The Taliban have shot four alleged kidnappers and hung their bodies in a public square in Herat a day after the Taliban official said that extreme punishments of execution and amputation would resume.
Taliban’s local official said the men were executed in an armed battle after they allegedly seized a businessman and his son.
Local residents said that a body was hung from a crane in the city of Herat.
A local shopkeeper of Herat Wazir Ahmad Seddiqi said that four bodies were brought to the center of the city, one was hung there and the three other bodies were moved to other squares of the city in order to be executed and displayed there.
The deputy governor of Herat, Maulwai Shair, said displaying the bodies was done to deter further abductions. He said the men were killed in a gun battle after the Taliban learned that they had kidnapped a businessman and his son – who were both freed.
The circumstances under which the men were killed are confirmed by graphic images shared on social media that appeared to show bloody bodies on the back of a pick-up truck with a crane hoisting one man up.
Another video showed a man suspended from a crane with a sign on his chest reading: “Abductors will be punished like this.”
Since taking power in Afghanistan on 15 August, the Taliban have been promising a milder form of a rule than the rule in their previous tenure.
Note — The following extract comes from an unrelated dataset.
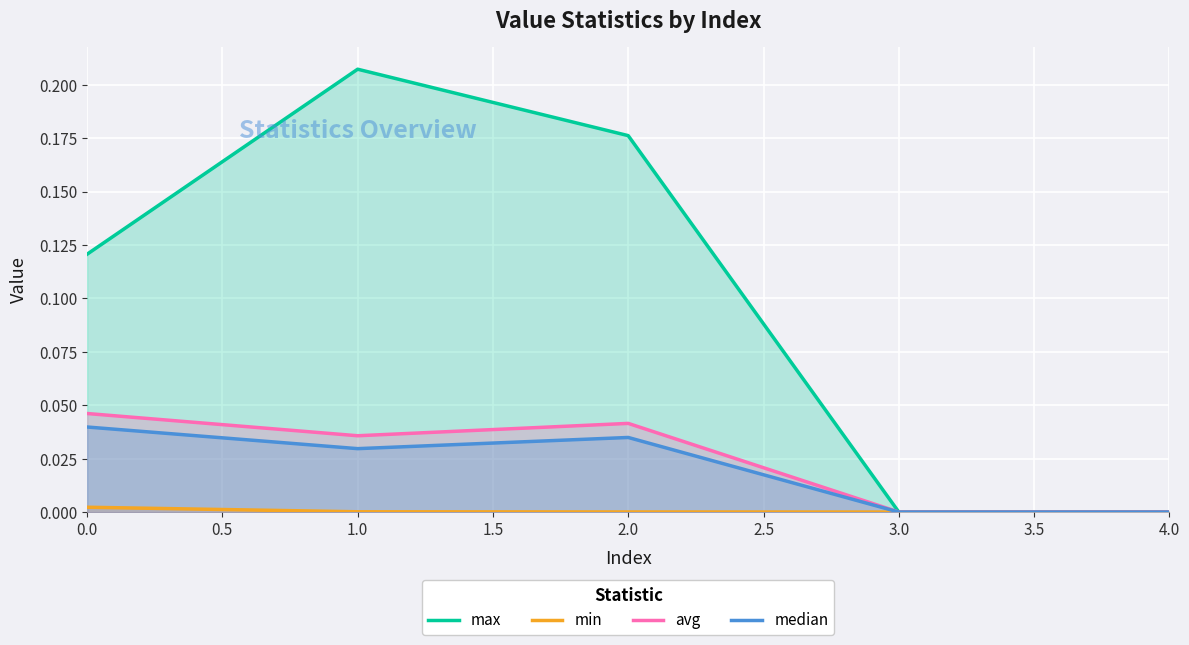

Between 0.0 and 3.0, which series saw the biggest shift?

max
However, these recent incidents narrate a contrasting story.
Earlier, The Taliban’s former head of religious police Mullah Nooruddin Turabi who is in charge of prisons said on Thursday that extreme punishments would resume in Afghanistan as they were ‘necessary for security’ adding that “No one will tell us what our laws should be.”
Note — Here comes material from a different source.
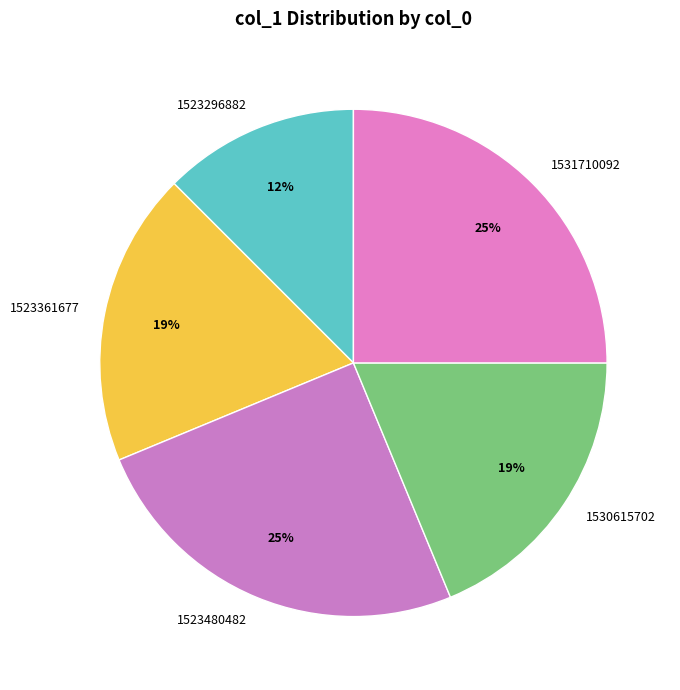

To the nearest percent, what is the difference between the 1523480482 and 1530615702 slice percentages?

6%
In an interview, he said that these punishments might not be carried out in public, as they were under previous Taliban rule in the 1990s.
Public executions were frequently held in Kabul’s sports stadium or on the vast grounds of the Eid Gah mosque during the group’s five-year rule.
Turabi who is also on a UN sanctions list added that everyone had criticized us for the punishments but the Taliban had never said anything about the laws and punishments of the countries critical about them.